Species of gastropod

Mangelia helga is a species of sea snail, a marine gastropod mollusk in the family Mangeliidae.

==Description==
The length of the shell attains 3 mm, its diameter 1 mm.

(Original description) The shell has a wax yellow color. The 1½ whorls of the protoconch are well rounded and apparently smooth. The subsequent whorls are strongly, tabulatedly shouldered. They are marked by strong, spiral cords, of which 3 occur between the angle of the shoulder and the suture on all the whorls. These are a little wider than the spaces that separate them.
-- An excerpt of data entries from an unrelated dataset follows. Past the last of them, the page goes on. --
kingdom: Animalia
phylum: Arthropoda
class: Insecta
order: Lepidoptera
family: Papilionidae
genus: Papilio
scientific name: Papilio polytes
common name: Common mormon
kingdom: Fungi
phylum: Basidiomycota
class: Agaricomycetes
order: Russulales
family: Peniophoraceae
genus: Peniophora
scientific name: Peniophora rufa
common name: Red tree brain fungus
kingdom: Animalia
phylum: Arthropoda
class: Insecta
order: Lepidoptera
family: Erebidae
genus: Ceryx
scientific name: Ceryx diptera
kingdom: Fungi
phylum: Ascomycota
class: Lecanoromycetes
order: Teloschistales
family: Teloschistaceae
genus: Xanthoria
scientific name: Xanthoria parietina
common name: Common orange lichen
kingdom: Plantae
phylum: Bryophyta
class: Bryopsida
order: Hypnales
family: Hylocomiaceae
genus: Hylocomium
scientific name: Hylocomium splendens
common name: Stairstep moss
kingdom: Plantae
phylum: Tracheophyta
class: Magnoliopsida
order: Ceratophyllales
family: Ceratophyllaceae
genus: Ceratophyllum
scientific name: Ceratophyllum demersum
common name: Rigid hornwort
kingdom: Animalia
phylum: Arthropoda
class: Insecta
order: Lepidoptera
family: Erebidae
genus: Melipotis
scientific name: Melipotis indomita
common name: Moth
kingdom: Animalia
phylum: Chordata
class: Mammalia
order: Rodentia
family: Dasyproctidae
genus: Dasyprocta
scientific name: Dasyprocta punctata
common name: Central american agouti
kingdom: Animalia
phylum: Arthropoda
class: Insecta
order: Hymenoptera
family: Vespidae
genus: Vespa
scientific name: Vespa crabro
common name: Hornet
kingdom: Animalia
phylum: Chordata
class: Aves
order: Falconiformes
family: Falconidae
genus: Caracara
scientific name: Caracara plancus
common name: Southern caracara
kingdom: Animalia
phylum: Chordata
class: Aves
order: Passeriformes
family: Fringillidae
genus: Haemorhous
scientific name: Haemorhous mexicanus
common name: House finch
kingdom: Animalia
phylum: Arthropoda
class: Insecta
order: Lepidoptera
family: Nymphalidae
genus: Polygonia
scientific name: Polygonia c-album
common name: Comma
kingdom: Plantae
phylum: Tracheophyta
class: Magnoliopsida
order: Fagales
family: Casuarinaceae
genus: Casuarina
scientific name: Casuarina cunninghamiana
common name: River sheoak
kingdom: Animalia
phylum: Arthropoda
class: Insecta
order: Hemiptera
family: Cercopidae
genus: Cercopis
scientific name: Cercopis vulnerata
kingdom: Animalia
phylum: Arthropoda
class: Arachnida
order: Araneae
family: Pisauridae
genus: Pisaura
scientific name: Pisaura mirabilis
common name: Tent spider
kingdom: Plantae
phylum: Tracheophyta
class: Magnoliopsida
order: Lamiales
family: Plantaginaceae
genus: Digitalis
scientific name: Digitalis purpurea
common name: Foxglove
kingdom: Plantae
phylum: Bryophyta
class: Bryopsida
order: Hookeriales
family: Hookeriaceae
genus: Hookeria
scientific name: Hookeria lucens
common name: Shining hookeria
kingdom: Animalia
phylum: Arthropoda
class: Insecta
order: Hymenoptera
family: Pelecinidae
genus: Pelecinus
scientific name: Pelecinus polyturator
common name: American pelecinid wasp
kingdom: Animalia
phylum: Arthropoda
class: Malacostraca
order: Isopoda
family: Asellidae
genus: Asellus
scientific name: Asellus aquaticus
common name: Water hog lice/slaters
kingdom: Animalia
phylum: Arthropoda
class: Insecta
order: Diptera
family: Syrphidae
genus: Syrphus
On the middle of the tabulated shoulder, a slender spiral cord begins on the first whorl, which increases in strength until it is about half as strong as those anterior to it on the body whorl. The sutures are strongly constricted. The periphery of the body whorl is marked by a cord fully as strong as those posterior to it. The base of the shell is moderately prolonged, slightly rounded, marked by three spiral cords which are almost as strong as those on the spire and of about equal spacing with them. The aperture is feebly channeled posteriorly, decidedly so anteriorly. The outer lip is rendered sinuous by the spiral cords. The inner lip and parietal wall are covered with a thin callus.

==Distribution==
This marine species occurs off Port Alfred, South Africa.